I’ve got a complaint about a very basic query that works poorly and I’m not sure how to handle it. The case is MDEV-25707. The query is very simple:
create table t (
key_col int,
...
INDEX idx1(key_col)
);
select *
from t
where
key_col=const1 or
key_col=const2 or
-- and so forth, about 5K constants
In MariaDB 10.3, this query used a range scan.
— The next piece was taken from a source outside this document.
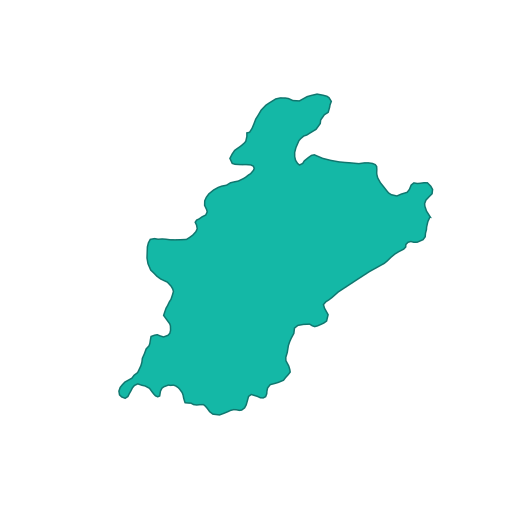 Zhabinka, Brest, Belarus, rotated 61°
{"feature_id": "67162791B54933494059720", "entity_name": "Zhabinka", "entity_type": "district", "adm_level": 2, "iso_a3": "BLR", "parent_name": "Belarus", "parent_adm1": "Brest", "projection": "albers", "projection_center": [24.06, 52.177], "detail": "fine", "context": "isolated", "style": "filled", "palette": "teal", "viewbox_px": 512, "rotation_deg": 61, "n_neighbors": 0, "source": "geoboundaries", "source_scale": "gbopen_adm2", "svg_char_len": 3878}
<svg xmlns="http://www.w3.org/2000/svg" viewBox="0 0 512 512"><g transform="rotate(61 256 256)"><path d="M284.0,397.1L287.4,401.0L290.4,405.0L293.6,407.3L296.1,409.8L299.3,414.2L300.6,416.1L301.2,420.4L302.7,423.8L302.7,427.5L302.7,431.8L303.8,435.3L305.1,438.5L307.7,441.4L311.3,442.7L314.2,441.8L317.0,439.4L316.8,436.2L315.0,433.6L313.3,430.8L311.4,428.0L310.3,425.1L310.5,421.4L313.8,418.4L315.9,416.0L320.1,413.3L324.8,412.7L327.3,412.3L329.6,411.7L331.5,410.2L331.7,408.1L329.4,406.3L327.8,405.0L326.0,402.3L325.7,400.1L326.4,395.2L327.7,393.5L328.9,390.8L330.7,389.2L333.5,387.8L335.5,387.3L337.4,387.1L339.7,386.8L342.3,387.2L345.3,388.2L349.5,389.1L350.0,389.1L351.9,386.3L353.2,384.2L355.7,382.6L357.6,380.0L358.6,377.6L360.5,374.0L362.7,373.1L365.6,372.5L369.7,372.0L373.4,370.4L377.3,365.0L378.0,360.5L378.5,356.2L378.7,353.1L379.5,350.1L380.9,347.8L383.0,345.3L383.8,343.2L383.3,339.6L381.5,336.8L378.3,333.6L375.2,330.6L374.8,327.3L377.2,325.0L379.5,322.8L382.1,320.9L383.6,318.5L383.7,315.8L381.7,313.4L379.5,312.0L377.0,309.8L375.4,305.9L376.7,300.9L377.4,297.6L378.0,292.2L376.7,289.2L375.4,285.4L374.1,282.4L371.7,281.5L368.1,280.7L362.0,280.6L359.1,279.1L355.5,275.4L350.0,271.1L347.2,268.0L345.1,265.2L342.0,260.4L337.7,257.3L337.0,253.0L338.8,247.7L341.6,242.1L344.3,240.6L346.2,238.9L346.9,236.2L347.3,232.1L347.5,229.1L347.1,225.8L344.9,223.8L342.3,221.4L338.4,221.4L334.9,221.4L331.2,220.6L329.9,217.1L329.7,213.6L329.1,209.5L327.3,201.4L325.6,178.7L324.6,164.3L324.6,152.4L324.6,147.3L324.0,143.9L322.5,138.4L321.6,133.6L321.4,129.2L321.6,123.5L320.7,120.7L318.6,119.4L317.7,116.4L318.4,113.5L320.5,111.3L322.1,108.3L322.7,102.0L321.2,98.7L318.2,96.7L315.5,94.1L313.3,92.7L309.2,89.0L306.2,84.9L306.4,84.7L299.4,85.1L294.4,84.2L291.9,83.1L289.5,80.3L288.0,75.7L286.9,71.8L283.4,69.3L279.7,69.3L275.1,70.6L273.4,73.5L271.9,77.4L270.8,79.8L268.6,82.5L269.2,85.9L272.1,89.5L273.6,92.9L272.3,98.8L271.8,103.7L267.9,108.0L265.1,109.5L262.5,110.0L257.4,110.8L252.2,111.7L246.7,111.7L243.3,110.8L241.9,110.2L238.9,108.4L236.2,107.1L233.9,107.4L231.5,109.3L229.0,112.6L227.1,116.1L225.1,121.3L220.1,128.6L217.3,132.9L214.0,137.7L208.6,144.3L202.9,150.4L200.7,152.1L197.9,154.3L195.8,155.9L194.9,158.7L195.3,162.4L196.2,167.6L197.7,170.3L197.5,173.9L195.1,174.8L191.4,175.0L187.9,174.0L184.2,172.0L180.5,168.5L175.9,162.5L175.0,160.0L174.2,156.1L174.8,152.9L174.6,149.2L174.3,142.0L171.3,135.6L168.4,133.5L165.6,127.8L165.3,123.2L161.6,119.5L159.7,118.0L157.3,115.2L152.9,115.4L150.7,116.5L147.9,119.4L144.0,124.1L142.4,129.8L141.4,134.0L141.4,139.6L141.4,142.9L137.9,148.4L134.0,151.3L132.1,153.7L129.5,158.2L128.2,162.6L128.6,170.7L128.9,174.2L130.9,180.7L134.1,186.1L136.1,189.8L139.4,193.7L142.5,197.6L144.7,201.7L143.9,204.3L147.0,206.0L150.7,209.3L151.5,211.3L152.3,215.0L152.7,217.8L152.9,220.1L153.3,223.5L155.2,227.3L158.0,231.5L163.5,231.9L165.6,229.9L168.4,225.5L169.6,223.4L171.2,220.4L173.8,216.4L176.1,214.8L178.4,215.0L179.8,216.6L181.4,220.8L181.5,223.2L182.1,226.9L182.2,229.4L181.9,235.1L180.8,238.5L179.6,242.8L179.8,247.4L178.3,252.1L177.7,255.8L177.7,261.0L178.8,267.1L180.6,271.0L182.9,274.1L186.8,276.4L191.6,276.7L193.8,277.3L195.8,280.1L195.6,284.2L196.0,287.7L195.8,290.5L197.0,292.8L200.2,293.0L203.7,294.2L205.6,296.8L207.1,301.2L207.6,305.1L207.8,308.8L205.3,313.9L202.8,318.7L200.3,323.1L197.7,326.6L195.6,329.8L193.9,333.5L191.6,336.3L190.2,340.4L192.3,343.7L195.4,346.6L199.9,349.3L204.9,352.3L210.4,354.2L217.3,354.9L221.1,353.7L225.9,352.4L230.1,350.4L235.9,346.2L241.1,344.9L244.4,344.8L247.0,345.4L249.6,348.0L252.8,351.5L253.9,353.7L256.6,357.5L258.0,359.9L260.5,362.7L263.2,365.6L268.0,365.0L273.5,364.3L275.6,364.7L279.5,366.7L281.8,368.8L282.7,371.4L282.0,376.1L279.2,378.8L277.0,380.5L276.1,383.1L275.5,386.8L277.9,388.8L281.0,391.2L282.7,393.1L284.0,397.1Z" fill="#14b8a6" stroke="#0f766e" stroke-width="1.5"/></g></svg>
The EXPLAIN looked like so:
+------+-------------+-------+-------+---------------+------+---------+------+--------+-----------------------+
| id | select_type | table | type | possible_keys | key | key_len | ref | rows | Extra |
+------+-------------+-------+-------+---------------+------+---------+------+--------+-----------------------+
| 1 | SIMPLE | t | range | idx1 | idx1 | 3 | NULL | 101358 | Using index condition |
+------+-------------+-------+-------+---------------+------+---------+------+--------+-----------------------+
In MariaDB 10.5, it uses a full table scan, which is a surprise:
+------+-------------+-------+------+---------------+------+---------+------+---------+-------------+
| id | select_type | table | type | possible_keys | key | key_len | ref | rows | Extra |
+------+-------------+-------+------+---------------+------+---------+------+---------+-------------+
| 1 | SIMPLE | t | ALL | idx1 | NULL | NULL | NULL | 1761063 | Using where |
+------+-------------+-------+------+---------------+------+---------+------+---------+-------------+
and the query is slow. Why?
A bit of background: Normally, MySQL/MariaDB optimizer uses index dives to estimate how many rows will match each key_col=const range. This produces fairly precise estimates, but it does index dives (in this case, 5K index dives) which can be relatively expensive.
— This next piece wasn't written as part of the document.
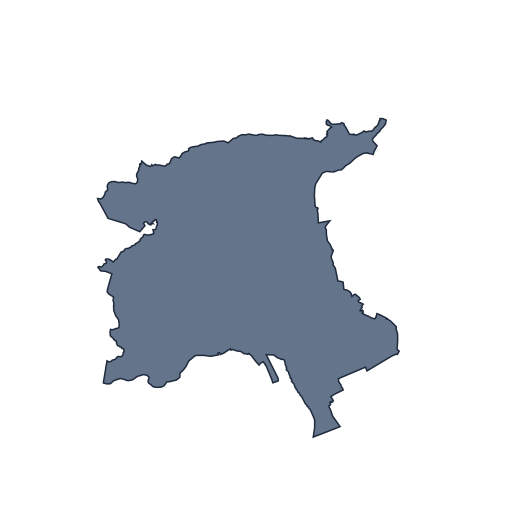 Popesti, Bihor, Romania (Mercator projection), rotated 112°
{"feature_id": "2599482B55919517820584", "entity_name": "Popesti", "entity_type": "district", "adm_level": 2, "iso_a3": "ROU", "parent_name": "Romania", "parent_adm1": "Bihor", "projection": "mercator", "projection_center": [22.402, 47.209], "detail": "fine", "context": "isolated", "style": "filled", "palette": "slate", "viewbox_px": 512, "rotation_deg": 112, "n_neighbors": 0, "source": "geoboundaries", "source_scale": "gbopen_adm2", "svg_char_len": 6142}
<svg xmlns="http://www.w3.org/2000/svg" viewBox="0 0 512 512"><g transform="rotate(112 256 256)"><path d="M321.7,394.0L324.4,395.2L324.4,397.5L325.6,398.4L328.0,394.5L326.6,389.9L326.5,383.0L342.6,381.2L344.9,380.6L346.4,378.3L347.4,372.7L350.7,371.9L353.4,369.9L355.3,369.5L359.9,367.4L364.6,363.0L364.8,362.1L366.8,359.4L370.2,357.4L373.2,356.4L374.6,356.9L375.9,359.0L377.5,360.5L378.3,361.9L378.5,363.4L381.4,362.8L384.6,361.1L386.0,357.3L386.7,356.6L387.2,355.0L386.9,353.9L389.6,352.3L391.0,350.6L390.9,349.2L391.2,348.4L391.0,347.0L391.8,346.1L391.8,343.9L394.0,342.4L395.1,342.9L397.7,342.3L399.5,343.1L400.3,344.1L400.7,346.2L401.7,347.0L404.4,347.7L406.5,350.3L408.2,351.1L409.2,352.5L409.0,354.9L430.9,350.0L430.4,346.1L428.9,343.1L425.0,341.3L420.4,335.9L419.7,331.5L419.9,329.9L419.7,328.7L419.0,326.9L417.0,324.0L412.0,320.8L408.0,315.7L407.6,313.5L407.6,312.1L408.3,310.0L408.7,309.5L411.8,309.4L413.7,308.5L415.8,302.0L414.9,298.7L413.2,294.9L410.6,292.5L406.2,291.6L404.7,288.7L400.7,283.2L396.9,281.2L393.1,282.6L389.3,280.8L385.1,279.6L378.6,279.0L372.3,275.7L370.8,274.5L369.9,272.7L367.6,266.8L366.0,260.5L365.6,259.8L361.8,253.9L360.3,254.9L359.2,253.7L360.8,252.3L358.3,249.6L351.6,245.0L352.7,244.0L351.4,242.5L351.3,239.1L350.2,233.8L351.1,230.8L350.6,229.4L350.3,226.9L349.9,226.3L349.1,226.1L350.0,223.1L353.6,217.1L356.0,212.3L353.9,211.7L351.3,209.5L354.8,204.7L364.5,195.2L367.3,192.9L363.6,188.6L361.2,189.6L343.7,209.5L341.1,202.4L342.3,198.1L342.2,195.2L342.4,194.6L341.6,191.3L342.8,190.0L346.2,187.8L347.5,186.1L348.2,186.2L349.1,185.3L350.3,185.2L351.0,183.0L351.7,182.1L352.8,181.5L354.7,179.4L356.0,178.8L356.6,178.0L356.4,177.5L357.8,176.3L358.8,176.3L360.5,172.7L363.3,170.6L363.6,169.6L364.4,169.0L364.4,168.5L364.7,168.1L366.6,166.0L366.9,165.5L366.9,164.5L368.5,162.8L369.5,160.7L374.6,154.8L375.3,152.7L376.1,152.4L376.6,150.7L377.7,149.5L377.8,148.6L379.2,147.0L385.1,141.0L386.7,139.9L393.6,137.2L402.5,135.1L382.7,114.1L375.7,125.0L370.6,129.4L367.9,132.4L366.0,131.2L363.8,132.7L363.0,131.9L363.5,131.1L363.3,130.8L362.1,130.1L361.4,130.7L360.9,130.4L358.2,134.0L354.4,131.1L347.6,125.0L346.3,126.1L345.6,127.5L343.4,129.4L341.7,132.1L338.8,133.6L318.0,112.8L321.0,110.1L297.6,92.4L294.5,89.3L294.3,88.0L290.5,87.6L289.9,89.9L289.5,90.3L281.5,92.9L275.1,95.6L270.9,98.9L269.2,99.3L267.5,102.9L265.8,107.2L265.3,110.0L264.8,110.6L265.6,111.5L264.7,112.1L264.1,118.4L264.1,122.3L267.4,121.9L269.5,122.2L270.0,123.5L270.1,126.5L269.6,129.7L269.8,131.8L269.3,136.1L268.3,135.7L268.2,136.1L266.9,136.0L266.3,137.0L267.4,137.8L267.9,138.7L267.5,139.2L263.7,138.3L262.7,139.4L260.5,138.5L260.2,141.5L260.4,142.3L260.1,143.6L259.1,144.6L257.2,143.1L255.9,144.4L254.2,149.7L255.4,150.9L257.6,151.9L255.2,153.7L254.0,155.4L253.5,158.8L254.1,162.0L247.6,165.4L247.7,167.5L248.5,170.7L237.6,177.9L235.3,181.2L233.4,181.8L230.1,185.1L228.2,186.2L222.0,186.3L221.2,187.5L221.5,188.2L220.7,188.3L217.5,191.7L215.2,195.4L209.6,198.8L205.2,200.7L203.8,202.5L201.8,202.5L195.7,200.7L201.9,210.6L194.4,214.0L190.1,216.6L189.1,216.1L188.6,216.4L188.2,216.9L188.5,218.6L187.8,219.6L186.1,220.6L177.8,224.6L170.9,227.0L166.6,227.7L154.4,225.5L152.0,223.4L151.0,221.9L149.9,218.0L148.8,215.2L145.4,211.7L144.3,209.3L141.7,207.8L139.1,206.9L134.8,203.8L127.2,200.2L121.0,195.3L118.7,191.6L118.9,191.5L118.6,190.7L118.7,189.6L118.2,188.0L118.0,185.4L115.0,185.6L108.4,185.0L105.6,191.0L104.1,191.6L102.2,191.4L99.1,190.0L97.7,189.8L94.1,188.0L92.3,187.9L88.6,186.3L85.1,185.4L81.2,186.2L81.1,189.8L82.1,192.6L84.1,191.9L84.2,192.3L88.8,192.1L90.8,192.8L91.9,193.8L95.9,194.7L97.5,196.6L98.0,198.3L99.9,200.5L99.5,202.6L102.0,204.2L106.6,208.5L106.4,210.8L106.8,210.6L108.1,214.9L103.2,220.8L102.3,222.1L102.0,223.2L100.6,223.6L100.2,225.1L100.4,226.8L101.7,227.1L105.1,234.0L105.3,236.1L103.8,238.6L103.2,240.3L103.2,241.1L105.5,241.2L106.6,240.2L107.3,240.3L107.8,239.2L107.9,238.0L107.4,237.1L108.3,234.1L110.0,235.4L114.4,236.9L115.1,236.0L116.9,236.0L116.6,235.3L118.0,234.9L120.1,235.8L120.7,236.6L122.5,237.0L124.9,238.7L126.2,238.6L126.0,241.5L126.9,244.7L126.4,246.0L126.5,246.4L125.3,247.8L125.5,248.5L126.7,249.5L127.1,250.1L127.0,250.7L127.6,251.1L127.8,251.9L128.2,252.0L127.8,253.7L128.5,254.1L128.4,254.5L128.8,254.9L128.5,255.2L128.9,255.4L129.3,256.8L129.9,257.6L130.4,259.5L131.5,261.8L131.9,269.9L132.4,270.2L133.1,273.2L135.7,280.5L136.1,282.8L137.9,285.6L140.2,291.8L140.6,295.7L142.3,299.0L144.2,301.0L145.6,308.2L147.8,311.5L148.6,314.3L151.6,317.3L153.8,318.3L155.5,321.1L161.5,324.2L161.4,327.3L161.6,329.3L164.3,334.8L166.5,337.9L169.7,344.2L170.8,344.8L173.4,348.9L175.9,351.0L178.8,356.1L180.1,357.5L181.8,358.7L183.2,357.8L184.0,358.1L186.1,360.9L188.8,363.0L190.6,363.0L193.7,363.9L194.1,364.6L194.3,368.0L194.8,369.0L197.5,370.8L202.4,370.8L203.0,371.1L204.2,372.9L206.2,373.4L207.2,375.5L207.9,379.9L208.8,381.9L208.7,383.6L210.8,385.3L211.0,385.8L210.4,386.8L212.4,387.3L212.7,388.2L212.7,392.0L210.8,397.5L213.9,396.9L214.0,398.1L214.6,398.2L216.5,397.3L218.7,397.6L219.8,396.9L224.8,397.3L226.7,396.6L228.7,394.7L231.1,393.8L233.2,394.1L234.2,394.9L235.2,398.7L235.0,400.6L236.0,403.1L236.9,404.4L237.4,407.3L239.4,411.1L239.8,414.6L241.0,417.5L242.7,419.4L243.7,420.0L245.7,420.3L247.2,420.0L250.2,418.3L253.2,419.7L255.1,419.3L258.2,419.6L261.2,420.9L262.0,424.4L264.8,422.2L264.9,421.3L276.5,407.3L275.0,389.5L275.1,388.3L276.7,384.2L277.0,372.8L269.5,370.3L267.9,372.5L266.7,372.2L265.6,371.2L265.1,370.0L266.1,368.8L266.6,367.5L266.7,365.7L266.4,365.1L265.5,365.8L264.6,363.5L264.1,364.9L262.6,364.5L262.5,364.1L260.4,363.0L259.8,363.1L259.8,362.0L260.2,361.5L261.8,360.9L261.7,360.1L264.9,359.0L265.7,359.5L267.2,358.9L268.3,358.9L269.5,359.5L270.1,361.4L273.4,359.2L275.2,361.0L277.3,364.3L277.7,367.5L278.6,368.2L280.1,367.8L283.6,369.6L285.2,369.3L288.0,370.8L289.7,372.3L291.5,372.7L293.1,375.0L294.9,375.3L295.7,376.6L296.8,377.0L297.5,379.0L298.8,380.1L301.0,380.5L303.0,382.6L311.3,383.9L311.6,384.9L315.0,386.0L314.2,389.3L314.1,391.7L315.2,394.2L316.2,394.2L317.1,392.6L318.8,392.2L320.6,394.1L321.7,394.0Z" fill="#64748b" stroke="#1e293b" stroke-width="1.5"/></g></svg>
To combat this, MySQL and then MariaDB have introduced @@eq_range_index_dive_limit
feature (MySQL docs, MariaDB docs). The idea is, when the query has many equality ranges, the optimizer will not do index dives but will use index cardinality statistics instead.
In this dataset, index statistics says there are about 70 rows with each key value. This gives an estimate of 70*5k = 350K rows in total. However, the query uses constants that either occur rarely or are not present in the dataset at all, so the query produces only 120 rows. Because of that, range scan is much cheaper than a full table scan.
It is obvious to suggest to set eq_range_index_dive_limit
higher (or to 0 which means “never use index statistics”), but the users would like the optimizer to make the right choice automatically, without any tuning.
Certain kinds of Histograms, e.g. Most-Common-Value lists allow one to detect that the constants used by the query are very common. But is there any statistics to detect the opposite – that the used values are uncommon?